*** Block opens ***
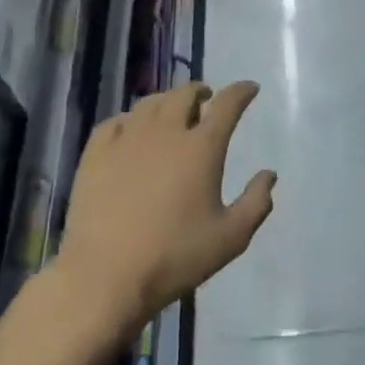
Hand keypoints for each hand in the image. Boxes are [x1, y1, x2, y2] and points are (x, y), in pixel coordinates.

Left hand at [58, 81, 275, 330]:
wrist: (105, 276)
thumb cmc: (175, 256)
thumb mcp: (231, 238)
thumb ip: (256, 203)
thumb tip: (269, 175)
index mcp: (202, 148)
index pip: (227, 104)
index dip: (241, 92)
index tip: (249, 88)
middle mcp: (166, 132)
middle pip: (185, 94)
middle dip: (200, 91)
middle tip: (206, 99)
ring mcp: (126, 140)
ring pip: (150, 104)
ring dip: (167, 102)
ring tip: (171, 112)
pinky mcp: (95, 154)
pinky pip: (115, 122)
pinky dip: (130, 119)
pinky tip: (131, 130)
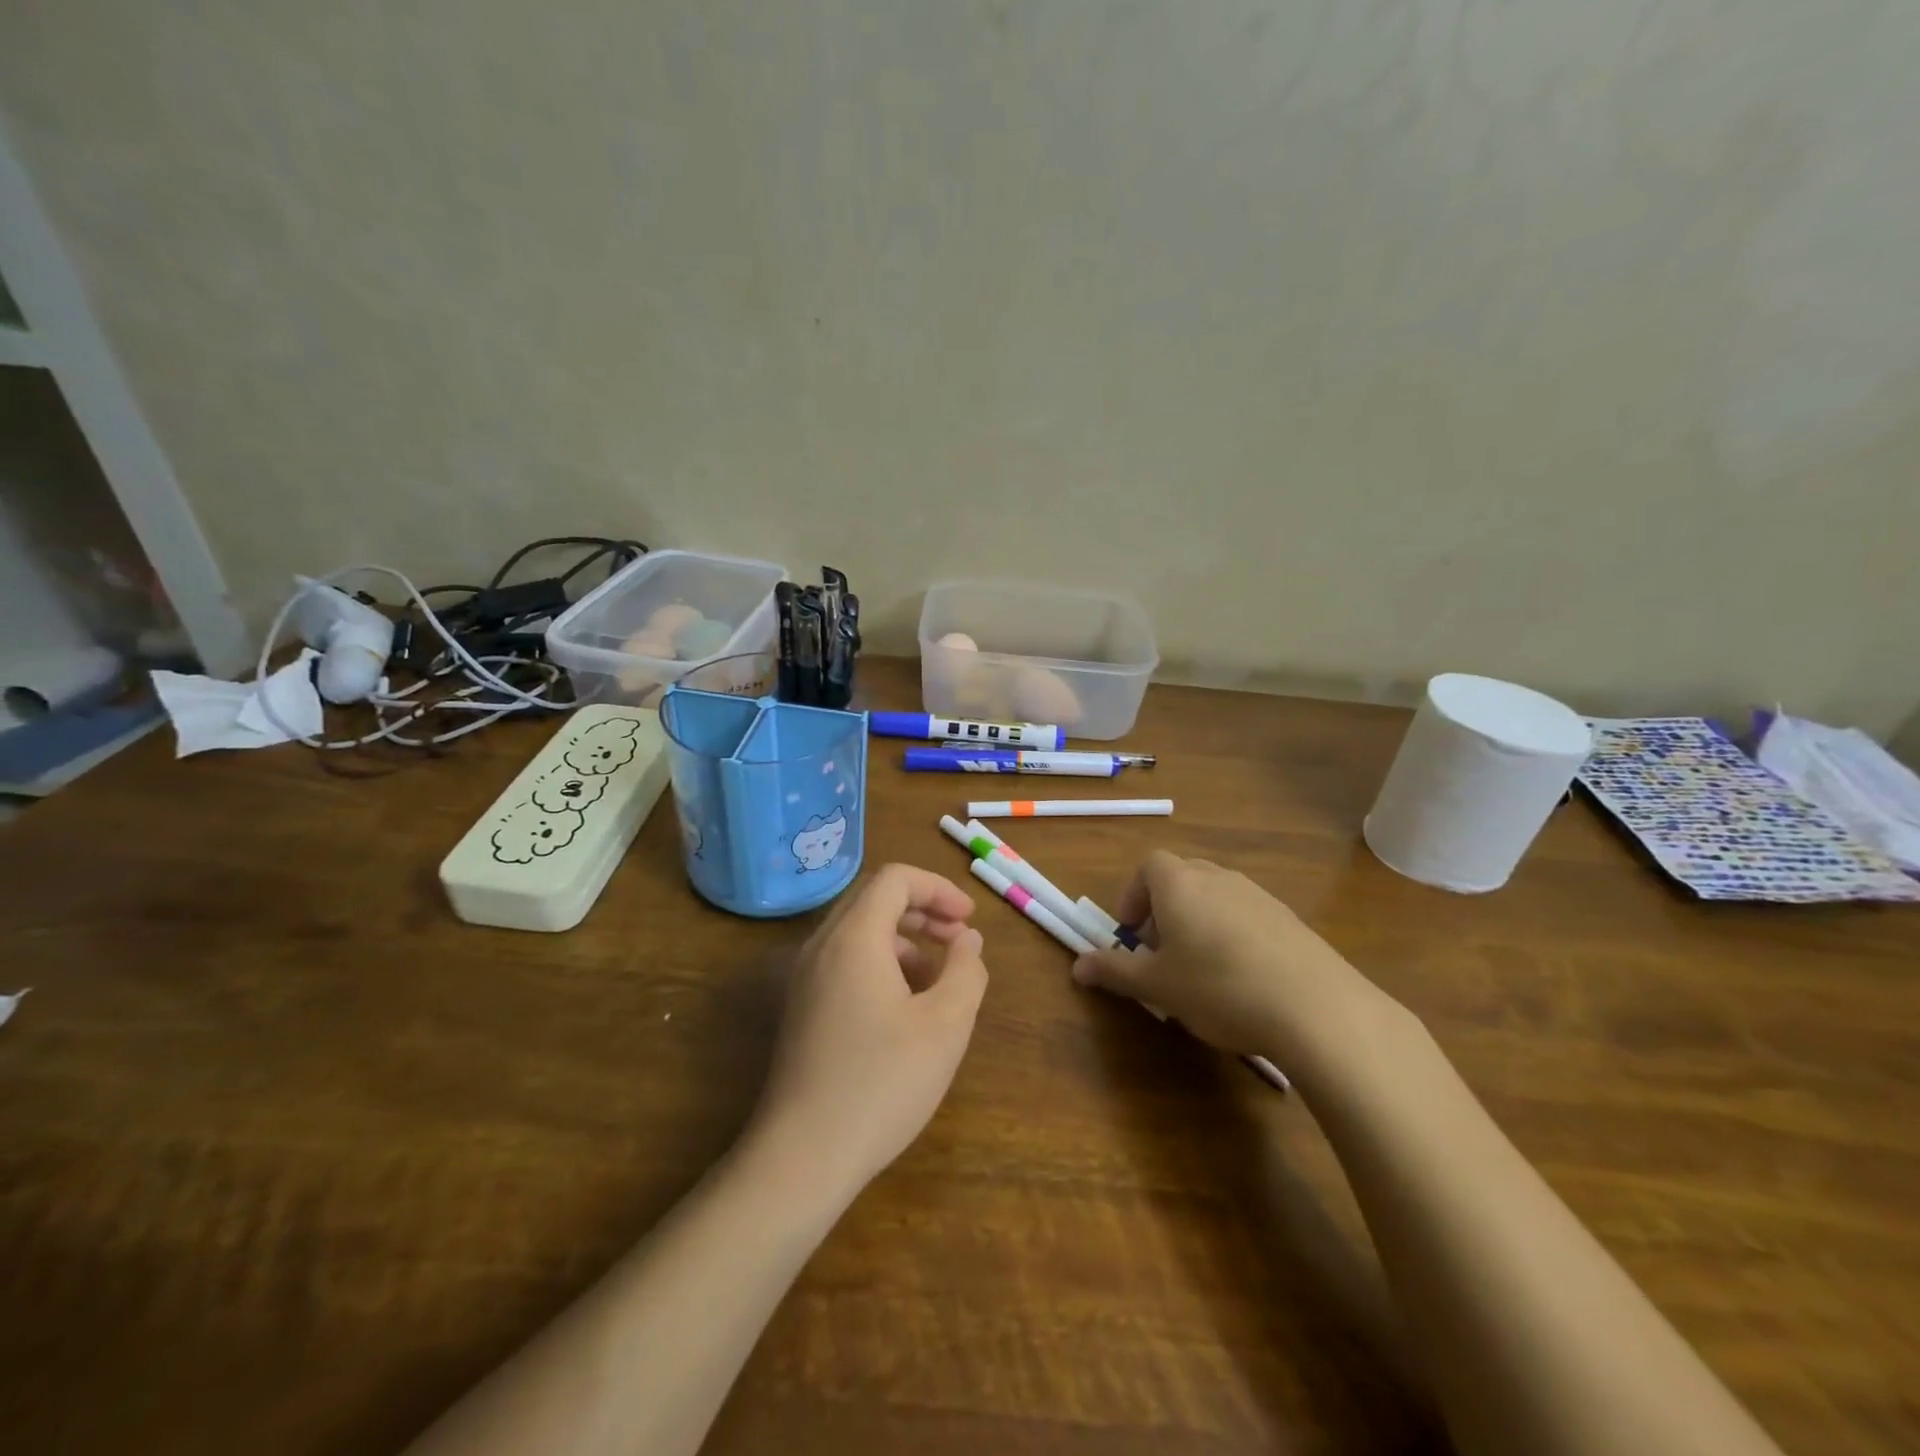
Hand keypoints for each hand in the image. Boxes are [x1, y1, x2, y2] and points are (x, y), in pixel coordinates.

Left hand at [748, 863, 988, 1193]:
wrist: (802, 1157)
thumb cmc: (881, 1083)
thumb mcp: (945, 1026)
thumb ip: (966, 971)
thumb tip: (968, 941)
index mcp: (853, 938)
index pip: (895, 879)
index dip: (938, 889)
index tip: (969, 921)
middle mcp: (822, 946)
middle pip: (874, 899)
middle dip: (923, 910)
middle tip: (959, 939)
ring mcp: (805, 978)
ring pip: (859, 932)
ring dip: (904, 940)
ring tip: (939, 978)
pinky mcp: (801, 1009)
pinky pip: (845, 962)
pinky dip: (881, 964)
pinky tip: (905, 1008)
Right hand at [1070, 852, 1395, 1070]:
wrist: (1315, 1007)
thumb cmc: (1217, 986)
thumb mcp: (1157, 985)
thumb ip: (1115, 971)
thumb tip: (1077, 966)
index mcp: (1180, 883)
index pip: (1148, 867)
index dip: (1134, 895)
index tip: (1131, 933)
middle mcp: (1218, 877)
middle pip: (1181, 878)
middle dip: (1163, 910)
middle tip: (1160, 953)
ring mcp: (1258, 895)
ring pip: (1215, 897)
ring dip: (1198, 922)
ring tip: (1200, 970)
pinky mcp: (1289, 919)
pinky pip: (1247, 915)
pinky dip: (1233, 935)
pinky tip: (1241, 979)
*** Block closes ***
- Activity: Copy the full listing above exactly, apart from the pictures.

- Completed exercise:
Hand keypoints for each hand in the image. Boxes are [x1, y1, x2, y2] and points are (x, y), in pixel coordinates.

Left hand at [58, 81, 275, 330]:
wrist: (105, 276)
thumb cmc: (175, 256)
thumb mcp: (231, 238)
thumb ip: (256, 203)
thumb tip: (269, 175)
index mcp: (202, 148)
index pip: (227, 104)
index dip: (241, 92)
index tip: (249, 88)
middle mcp: (166, 132)
middle pip: (185, 94)
middle dip: (200, 91)
middle tip: (206, 99)
ring mcp: (126, 140)
ring pip: (150, 104)
ring dip: (167, 102)
ring tip: (171, 112)
pinky mcp: (95, 154)
pinky pip: (115, 122)
pinky dip: (130, 119)
pinky tip: (131, 130)
Hand keypoints for each hand in the image. Boxes are [x1, y1, x2, y2] and points are (x, y), in pixel coordinates.

Left hand at [748, 863, 988, 1193]:
wrist: (802, 1157)
thumb cmc: (881, 1083)
thumb mcp: (945, 1026)
thumb ip: (966, 971)
thumb tip: (968, 941)
index mcp: (853, 938)
index pip: (895, 879)
index dip: (938, 889)
index tip: (969, 921)
middle mcp: (822, 946)
middle pip: (874, 899)
middle dip: (923, 910)
middle tip: (959, 939)
ring mcp: (805, 978)
ring pip: (859, 932)
ring dip: (904, 940)
ring tip: (939, 978)
pinky mcp: (801, 1009)
pinky pip: (845, 962)
pinky dip: (881, 964)
pinky tip: (905, 1008)
Right hand at [1070, 852, 1395, 1070]:
wrist: (1315, 1007)
thumb cmc: (1217, 986)
thumb mcp: (1157, 985)
thumb ip: (1115, 971)
thumb tip: (1077, 966)
index mcp: (1180, 883)
index pip: (1148, 867)
index dip: (1134, 895)
index tip: (1131, 933)
middle mcp: (1218, 877)
middle pip: (1181, 878)
middle dip: (1163, 910)
middle tip: (1160, 953)
ring mcp: (1258, 895)
ring pip: (1215, 897)
ring dip: (1198, 922)
ring tip: (1200, 970)
pinky mcp: (1289, 919)
pinky pip: (1247, 915)
pinky dip: (1233, 935)
pinky tip: (1241, 979)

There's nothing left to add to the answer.